The trades did the trick. Swindell's pitching record is 8-2, Belcher stands 8-7, Roberts has 23 stolen bases and the Reds have a useful two-game cushion over the Braves at the top of the NL West. The second half promises an enthralling battle between a Cincinnati team as tough to beat as the 1990 side and an Atlanta team who have maintained the pitching prowess that pushed Minnesota to the 10th inning of game seven in the World Series.

The best pitcher in the first half, Glavine (13-3) will start tonight's All-Star Game for the National League against the American League in San Diego. The event is a Cecil B de Mille/Baron de Coubertin production: endless substitutions bloating the cast list, which makes taking part figure higher than winning. But the starting line-up (selected by fans' votes) reflects some of the high points of the season so far.

Tonight Glavine will be going to his deceiving changeup (his slower ball) to try to shut down the batting power of Minnesota's Kirby Puckett, who leads the AL batting averages with .334, and Oakland's Mark McGwire, who leads the majors in home runs with 28.

After the game Puckett and McGwire's teams will resume their AL West dogfight, where the A's manager Tony La Russa hopes the return from injury of Rickey Henderson, Jose Canseco and starting pitcher Dave Stewart will overhaul the surging Twins.

When Puckett qualifies for free agency in the autumn, he should be able to start the bidding where the Chicago Cubs' Ryne Sandberg, the game's current top earner at dollars 28.4m ( pounds 14.8m) over four years, left off. Sandberg will be at second base for the NL tonight, but the Cubs may not be in the NL East next year.
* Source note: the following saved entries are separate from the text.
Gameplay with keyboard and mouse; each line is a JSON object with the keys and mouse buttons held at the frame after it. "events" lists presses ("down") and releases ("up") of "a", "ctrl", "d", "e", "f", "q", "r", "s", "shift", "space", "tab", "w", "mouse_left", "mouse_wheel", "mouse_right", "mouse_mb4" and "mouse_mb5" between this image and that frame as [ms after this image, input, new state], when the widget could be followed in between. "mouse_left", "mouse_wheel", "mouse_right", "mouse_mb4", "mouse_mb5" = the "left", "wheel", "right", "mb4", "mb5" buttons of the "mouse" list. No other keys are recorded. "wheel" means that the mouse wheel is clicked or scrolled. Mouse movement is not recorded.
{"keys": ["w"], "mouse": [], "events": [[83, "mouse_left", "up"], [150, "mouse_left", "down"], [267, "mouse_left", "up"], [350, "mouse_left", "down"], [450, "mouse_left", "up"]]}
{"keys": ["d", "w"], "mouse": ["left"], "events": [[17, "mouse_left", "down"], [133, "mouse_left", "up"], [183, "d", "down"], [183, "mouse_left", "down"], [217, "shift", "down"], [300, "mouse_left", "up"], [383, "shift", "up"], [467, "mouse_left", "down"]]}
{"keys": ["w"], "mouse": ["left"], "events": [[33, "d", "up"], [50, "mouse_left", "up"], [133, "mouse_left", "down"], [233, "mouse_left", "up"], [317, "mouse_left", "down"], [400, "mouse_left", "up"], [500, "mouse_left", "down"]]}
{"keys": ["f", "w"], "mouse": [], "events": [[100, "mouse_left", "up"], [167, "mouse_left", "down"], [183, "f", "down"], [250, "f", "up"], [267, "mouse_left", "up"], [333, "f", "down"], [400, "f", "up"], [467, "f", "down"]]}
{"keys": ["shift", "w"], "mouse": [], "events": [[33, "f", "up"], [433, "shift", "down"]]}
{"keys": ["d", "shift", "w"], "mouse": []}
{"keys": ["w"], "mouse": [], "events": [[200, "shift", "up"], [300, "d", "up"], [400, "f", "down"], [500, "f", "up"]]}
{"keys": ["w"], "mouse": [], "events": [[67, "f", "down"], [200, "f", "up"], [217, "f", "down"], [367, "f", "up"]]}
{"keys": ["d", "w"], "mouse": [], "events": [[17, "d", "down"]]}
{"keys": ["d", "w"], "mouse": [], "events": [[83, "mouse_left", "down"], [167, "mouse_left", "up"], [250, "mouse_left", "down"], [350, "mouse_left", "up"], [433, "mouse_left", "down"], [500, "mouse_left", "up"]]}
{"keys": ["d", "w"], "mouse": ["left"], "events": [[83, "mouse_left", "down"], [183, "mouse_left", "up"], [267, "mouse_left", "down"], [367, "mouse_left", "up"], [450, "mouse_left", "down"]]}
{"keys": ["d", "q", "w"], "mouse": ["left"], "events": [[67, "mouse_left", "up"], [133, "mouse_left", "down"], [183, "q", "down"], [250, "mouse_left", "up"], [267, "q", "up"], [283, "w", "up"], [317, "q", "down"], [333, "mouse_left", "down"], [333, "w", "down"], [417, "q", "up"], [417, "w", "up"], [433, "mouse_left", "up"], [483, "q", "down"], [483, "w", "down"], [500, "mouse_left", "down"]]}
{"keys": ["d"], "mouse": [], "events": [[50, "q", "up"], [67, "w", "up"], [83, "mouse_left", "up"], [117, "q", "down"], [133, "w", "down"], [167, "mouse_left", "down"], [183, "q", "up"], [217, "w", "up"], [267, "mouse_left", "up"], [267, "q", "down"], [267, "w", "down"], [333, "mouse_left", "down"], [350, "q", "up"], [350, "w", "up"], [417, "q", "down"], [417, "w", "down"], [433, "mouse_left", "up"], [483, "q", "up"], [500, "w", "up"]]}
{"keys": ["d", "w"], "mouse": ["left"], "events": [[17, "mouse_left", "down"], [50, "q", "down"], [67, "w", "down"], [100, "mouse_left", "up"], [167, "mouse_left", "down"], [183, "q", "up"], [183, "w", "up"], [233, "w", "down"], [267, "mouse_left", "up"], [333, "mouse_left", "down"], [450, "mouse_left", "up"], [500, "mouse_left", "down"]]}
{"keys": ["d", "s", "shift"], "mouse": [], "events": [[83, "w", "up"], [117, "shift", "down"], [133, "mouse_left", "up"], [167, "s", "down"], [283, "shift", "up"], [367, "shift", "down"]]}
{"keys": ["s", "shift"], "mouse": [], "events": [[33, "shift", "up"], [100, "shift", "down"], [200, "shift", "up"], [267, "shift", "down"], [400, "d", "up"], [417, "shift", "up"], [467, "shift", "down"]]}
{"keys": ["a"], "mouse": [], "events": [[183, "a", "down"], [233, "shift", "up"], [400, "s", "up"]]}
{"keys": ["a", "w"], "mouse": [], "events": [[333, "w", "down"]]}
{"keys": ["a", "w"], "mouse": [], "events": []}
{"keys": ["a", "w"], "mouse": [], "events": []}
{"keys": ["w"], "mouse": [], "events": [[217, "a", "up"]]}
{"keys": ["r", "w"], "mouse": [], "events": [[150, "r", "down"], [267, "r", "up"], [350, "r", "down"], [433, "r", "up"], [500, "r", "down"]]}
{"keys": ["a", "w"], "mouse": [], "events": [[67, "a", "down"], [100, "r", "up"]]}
The major league commissioner, Fay Vincent, recently ruled that when the Colorado Rockies and Florida Marlins join the NL next season, Atlanta and Cincinatti will move to the East Division and Chicago and St Louis will go west. Anyone who has looked at the map will see why.

But the Cubs, citing 'irreparable injury' to their fans, who will have to steel themselves to stay up a couple of hours later to watch the extra dozen or so West Coast games on television, sued Vincent and sought an injunction to stop the realignment. The Cubs made no mention of the advertising revenue which WGN-TV, owned by the Tribune Company, which also owns the Cubs, will lose because of later game times.

Whichever way US District Judge Suzanne B Conlon swings on the issue, after poring over the tortuous prose of Article VII ('Submission to Jurisdiction of the Commissioner') of the Major League Agreement, it is not the Cubs who have most to lose. If anyone should be squealing about the changes, it is the Pittsburgh Pirates, who are set to clean up in the weak NL East Division for the third year running, but who may not make it four if they have the Braves and Reds to contend with next year.

But realignment should help NL West teams like the San Diego Padres and the last-place Dodgers. With those damned Reds and Braves out of the way, they should find the Cubs and Cardinals easier meat. Not that you would think so to listen to the Dodgers manager and gourmand, Tommy Lasorda.

'We hate to lose those two teams,' he said. 'We've always been treated exceptionally well in both cities.' Lasorda's road menu next year will read less Southern Fried Chicken and more Chicago T-bone.